- **Texto para leitura**:
.....

Publicado em 1967, Quarup é o
livro mais famoso de Antônio Callado. Romance pós-moderno recicla narrativas
míticas e históricas, e fontes temáticas que construíram a imagem negativa do
país como uma nação de preguiçosos, doentes, e ao mesmo tempo elabora uma
imagem otimista de constante invenção do Brasil. Este romance dos anos 60
emerge como voz do Terceiro Mundo - a fala simbólica do pós-colonizado -
liberação de energias, cintilações de otimismo e frustração diante do novo
cenário que se desenrolava no horizonte. Vivia-se o período em que o discurso
pós-colonial se articulava com as falas emancipadoras do Primeiro Mundo - em
que estudantes e intelectuais se revoltavam contra paradigmas teóricos e
políticos anacrônicos.
☼Espaço
Os espaços narrativos são Pernambuco, onde se inicia a ação, Rio de Janeiro, para onde Nando se desloca em busca de ir para o Xingu, e o Xingu esquecido das autoridade, sobretudo Getúlio Vargas, que prometera demarcá-lo.

.....

- **Informações exibidas**:
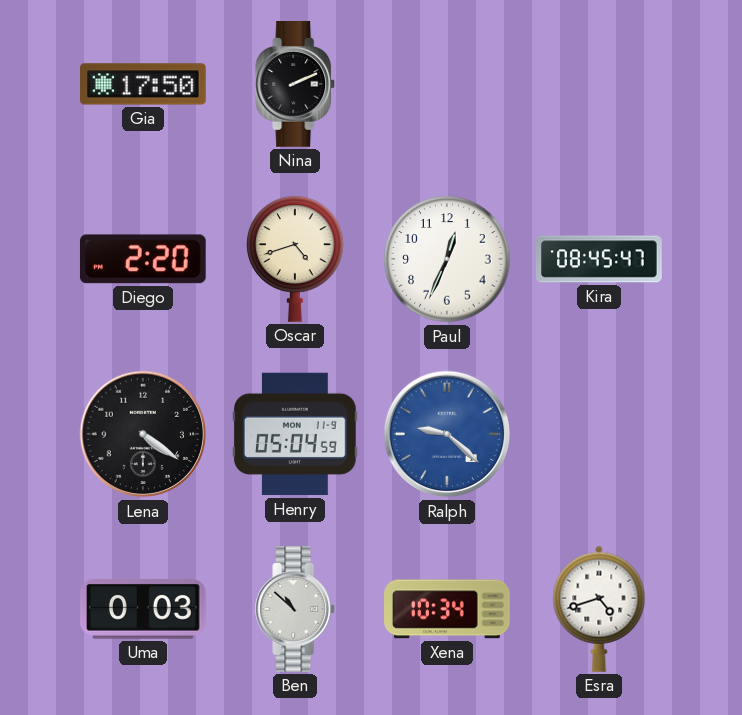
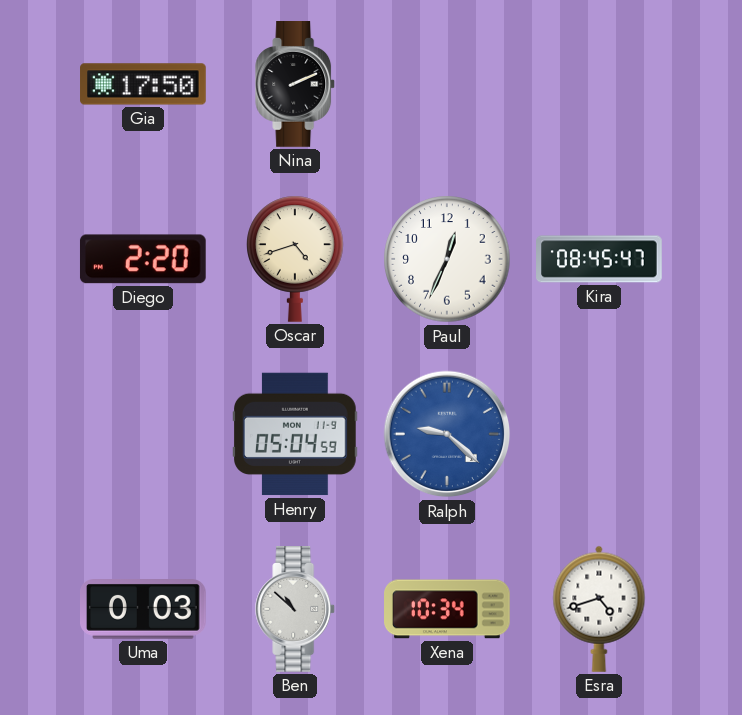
Lena: 4:21 -> none
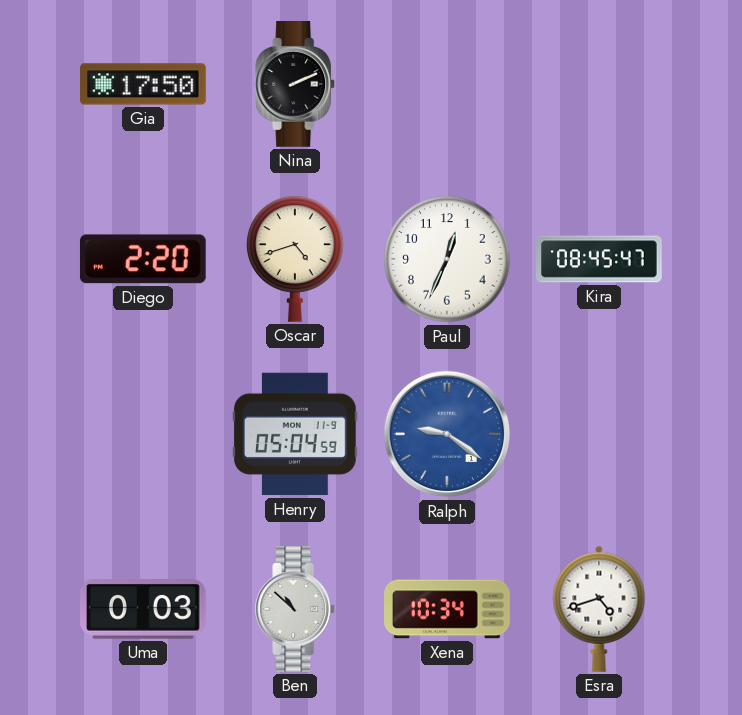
Ralph: 9:22 -> 9:21
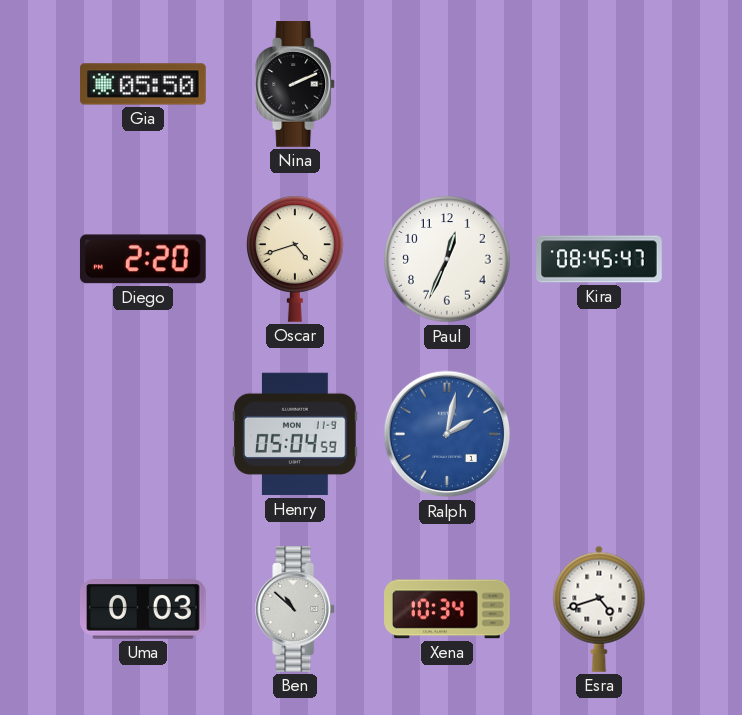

.....

- **Lista de exercícios**:
1. Por favor, reproduza do texto sobre Quarup o trecho que começa em "Publicado em 1967, Quarup" e termina em "políticos anacrônicos.".
2. Segundo o texto sobre Quarup, em que lugar se inicia a ação do romance?
A listagem não tem nenhuma relação com esta atividade.

- **Resultados dos exercícios**:
1.
Publicado em 1967, Quarup é o
livro mais famoso de Antônio Callado. Romance pós-moderno recicla narrativas
míticas e históricas, e fontes temáticas que construíram a imagem negativa do
país como uma nação de preguiçosos, doentes, e ao mesmo tempo elabora uma
imagem otimista de constante invenção do Brasil. Este romance dos anos 60
emerge como voz do Terceiro Mundo - a fala simbólica do pós-colonizado -
liberação de energias, cintilações de otimismo e frustração diante do novo
cenário que se desenrolava no horizonte. Vivia-se o período em que o discurso
pós-colonial se articulava com as falas emancipadoras do Primeiro Mundo - em
que estudantes e intelectuais se revoltavam contra paradigmas teóricos e
políticos anacrônicos.

2. Em Pernambuco.